Love under the stage lights
When Laura Fannon joined Wilton Playshop after college, she did so with the intention of finding some new friends. And she did. She also found a husband in Skip Ploss.
More than 20 years later the couple are working together as director and stage manager for the first time, bringing How to Succeed in Business Without Really Trying to Playshop audiences at the end of this month.
“This is either going to work or the Playshop will have to get a divorce attorney,” Laura joked during an interview last Friday.
Although Laura was involved in the student summer workshops at the Playshop when she was in college, it wasn’t until she returned home to Wilton after school that she joined in earnest. Most of her friends from Wilton High School wound up elsewhere, so she “came down and started working props” as a means of meeting new people.
“The theater is one of those things, when you get involved you get involved up to your eyeballs,” she said, noting she eventually became president in 1989 or 1990, when she was just about 30.
A year or two later, Skip, who lived in New Canaan, was running Nantucket Seafood in Wilton Center and had been involved with a theater in Newtown. He had a friend named Kevin who was also involved in the Playshop. Kevin convinced him to stop by to see the show, Sweet Bird of Youth.
Skip claims this is the first time they met, although Laura disagrees.

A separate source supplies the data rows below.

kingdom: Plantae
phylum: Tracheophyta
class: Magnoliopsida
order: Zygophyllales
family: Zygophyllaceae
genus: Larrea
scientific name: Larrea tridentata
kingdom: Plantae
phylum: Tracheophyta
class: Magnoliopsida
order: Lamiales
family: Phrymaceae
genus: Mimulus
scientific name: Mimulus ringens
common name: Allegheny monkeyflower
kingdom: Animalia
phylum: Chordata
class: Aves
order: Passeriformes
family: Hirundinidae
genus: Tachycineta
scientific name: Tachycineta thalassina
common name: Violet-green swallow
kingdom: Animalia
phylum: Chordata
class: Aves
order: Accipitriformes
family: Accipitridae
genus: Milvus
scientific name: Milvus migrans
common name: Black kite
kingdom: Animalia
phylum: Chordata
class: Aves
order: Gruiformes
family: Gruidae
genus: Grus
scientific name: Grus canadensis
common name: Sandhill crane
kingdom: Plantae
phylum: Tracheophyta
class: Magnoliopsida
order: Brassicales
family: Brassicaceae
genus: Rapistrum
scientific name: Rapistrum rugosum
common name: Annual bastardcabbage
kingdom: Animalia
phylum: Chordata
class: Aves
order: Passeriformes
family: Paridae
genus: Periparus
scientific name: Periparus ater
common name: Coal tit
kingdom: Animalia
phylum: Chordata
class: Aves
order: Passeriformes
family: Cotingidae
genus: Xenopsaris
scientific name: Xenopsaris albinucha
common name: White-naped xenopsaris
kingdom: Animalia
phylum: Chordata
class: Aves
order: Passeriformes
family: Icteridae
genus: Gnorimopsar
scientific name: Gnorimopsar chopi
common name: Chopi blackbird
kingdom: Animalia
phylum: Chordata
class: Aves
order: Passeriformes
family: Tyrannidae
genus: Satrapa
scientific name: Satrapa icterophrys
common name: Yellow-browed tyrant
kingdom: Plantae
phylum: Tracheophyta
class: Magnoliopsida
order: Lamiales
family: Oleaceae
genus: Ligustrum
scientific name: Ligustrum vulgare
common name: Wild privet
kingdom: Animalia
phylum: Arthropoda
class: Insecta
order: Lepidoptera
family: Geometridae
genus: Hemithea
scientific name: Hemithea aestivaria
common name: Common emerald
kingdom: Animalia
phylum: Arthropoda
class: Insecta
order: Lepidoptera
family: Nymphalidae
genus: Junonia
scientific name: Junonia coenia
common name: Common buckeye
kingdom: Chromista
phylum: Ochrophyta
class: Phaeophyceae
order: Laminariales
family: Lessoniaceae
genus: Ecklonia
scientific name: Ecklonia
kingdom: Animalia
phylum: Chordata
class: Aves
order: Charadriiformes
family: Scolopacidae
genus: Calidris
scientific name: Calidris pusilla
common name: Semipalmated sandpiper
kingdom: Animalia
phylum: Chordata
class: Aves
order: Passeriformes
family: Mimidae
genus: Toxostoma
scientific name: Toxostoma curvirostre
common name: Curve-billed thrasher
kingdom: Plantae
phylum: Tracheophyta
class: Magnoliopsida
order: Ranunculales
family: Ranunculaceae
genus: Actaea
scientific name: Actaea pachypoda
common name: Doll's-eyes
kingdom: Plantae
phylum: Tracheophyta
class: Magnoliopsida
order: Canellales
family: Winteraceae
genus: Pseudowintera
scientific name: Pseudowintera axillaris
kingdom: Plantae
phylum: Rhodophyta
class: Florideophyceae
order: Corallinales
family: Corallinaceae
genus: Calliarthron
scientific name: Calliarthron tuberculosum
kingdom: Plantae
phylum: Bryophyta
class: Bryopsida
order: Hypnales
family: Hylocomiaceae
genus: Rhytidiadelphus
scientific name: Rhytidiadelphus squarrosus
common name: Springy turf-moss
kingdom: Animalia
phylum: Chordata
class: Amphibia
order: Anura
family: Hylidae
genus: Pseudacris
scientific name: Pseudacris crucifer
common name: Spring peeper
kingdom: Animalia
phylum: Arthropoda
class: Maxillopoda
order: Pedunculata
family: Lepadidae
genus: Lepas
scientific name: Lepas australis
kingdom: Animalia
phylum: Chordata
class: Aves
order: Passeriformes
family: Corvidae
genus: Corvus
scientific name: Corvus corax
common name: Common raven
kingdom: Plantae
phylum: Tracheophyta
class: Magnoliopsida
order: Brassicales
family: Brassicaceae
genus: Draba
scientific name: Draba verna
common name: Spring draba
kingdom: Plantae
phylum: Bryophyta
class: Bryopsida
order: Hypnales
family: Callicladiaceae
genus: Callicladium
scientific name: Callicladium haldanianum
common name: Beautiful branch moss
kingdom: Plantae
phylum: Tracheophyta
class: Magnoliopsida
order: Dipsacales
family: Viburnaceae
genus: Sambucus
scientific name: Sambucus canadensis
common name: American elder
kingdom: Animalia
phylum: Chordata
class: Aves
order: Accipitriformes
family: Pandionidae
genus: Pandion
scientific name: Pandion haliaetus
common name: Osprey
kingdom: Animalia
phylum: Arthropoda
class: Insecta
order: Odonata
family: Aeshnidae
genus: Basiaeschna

“She came out [of the theater] and said hello to Kevin and looked at me and did this,” he said, shuddering visibly.
“You’re making that up,” Laura scolded.
She believes the first time they met was after Skip got involved in the Playshop and they were both onstage in the production of Witness for the Prosecution when they both played witnesses.
Eventually they became friends, but friends at the Playshop thought it should be more than that.
“We had a lot of people pushing us to get together,” Laura said.
Skip was hesitant. “We were friends for a year. I didn’t want to ruin that,” he said. But eventually he gave in, asked her out, and they went to dinner at a long-gone restaurant, Tarjet.
“It worked,” he said. “We outlasted all their marriages,” he added with a laugh.
The show that was playing when they went on that first date was A Chorus Line.
They dated throughout 1992. That was when Laura was producing Children of a Lesser God, but she was away on business so much for her job as a corporate travel agent that Skip was housesitting for her. He also acted as her liaison with the Playshop.
“I was the surrogate producer,” he said, adding that was how he learned to be a producer. He also did not return to his own apartment when Laura came home.
The couple can mark the milestones of their relationship by the shows that were playing at the Playshop. After A Chorus Line they got engaged during Little Me. They were married in 1993 during the aptly named The Perfect Party. Laura became pregnant a few years later during Little Shop of Horrors and their only child, Sarah, was born during Steel Magnolias in the spring of 1995.
After Sarah’s birth, Laura pulled back from the theater. Today she is CEO of By Kids For Kids, an educational and family marketing company in Stamford. She has come back to where she works on one show a year and has been stage managing for four years. In addition to How to Succeed in Business she has stage managed The Commons of Pensacola, She Loves Me, and Little Women.
Being stage manager means taking down the stage blocking during rehearsal — she knows where everyone is on stage at all times — and then figuring out how to move sets on and off the stage, how the actors get their props during the show, and calling the light cues.
“It’s kind of crazy, but it’s fun,” she said. It suits her personality as an “operations person,” she said. “I love it, I really do.”
Skip, who is a paraprofessional at Miller-Driscoll School and manages MDTV — the television studio there — had been wanting to direct How to Succeed in Business for a long time. When the Playshop committee asked him to direct it, he asked Laura to stage manage.
“She’s the best in the volunteer business,” he said. “When she does a show and spends all night with spreadsheets, you know she’s got chops.”
They both agreed things have been working out well. “Sometimes we have a discussion,” he said, “but she defers to my artistic vision, unless it doesn’t work out for stage managing.”
Sometimes dedication can go too far. Both recalled Laura’s experience stage managing Little Women when she tripped and fell down several stairs at the theater.
When the ambulance came, Skip recalled, she wouldn’t let the EMS responders take the set down to get her out. It was right before the opening of the show, and much to her dismay she missed the opening weekend.
“You work so hard on the show and you’re not there,” she said. But the next weekend, after a concussion and with bruised ribs, a broken elbow and nerve damage in her legs, she was back.
One of the advantages of both of them volunteering at the Playshop is they both understand the time commitments. And that’s one of the advantages of working together, they agreed.
“Now we can talk about the show,” Laura said. “We can sit together on Saturday mornings and make the schedule for the next week.”
“She’s not trying to direct and I’m not trying to do her job,” Skip said.
When to see the show
Performances of How to Succeed in Business Without Really Trying at the Wilton Playshop on Lovers Lane are:
- April 28, 29 at 8 p.m.
- May 4, 5, 6,11,12, and 13 at 8 p.m.
- April 30 and May 7 at 2 p.m.
Tickets are $30/adults, $25/seniors and students. Thrifty Thursdays offer a $5 discount.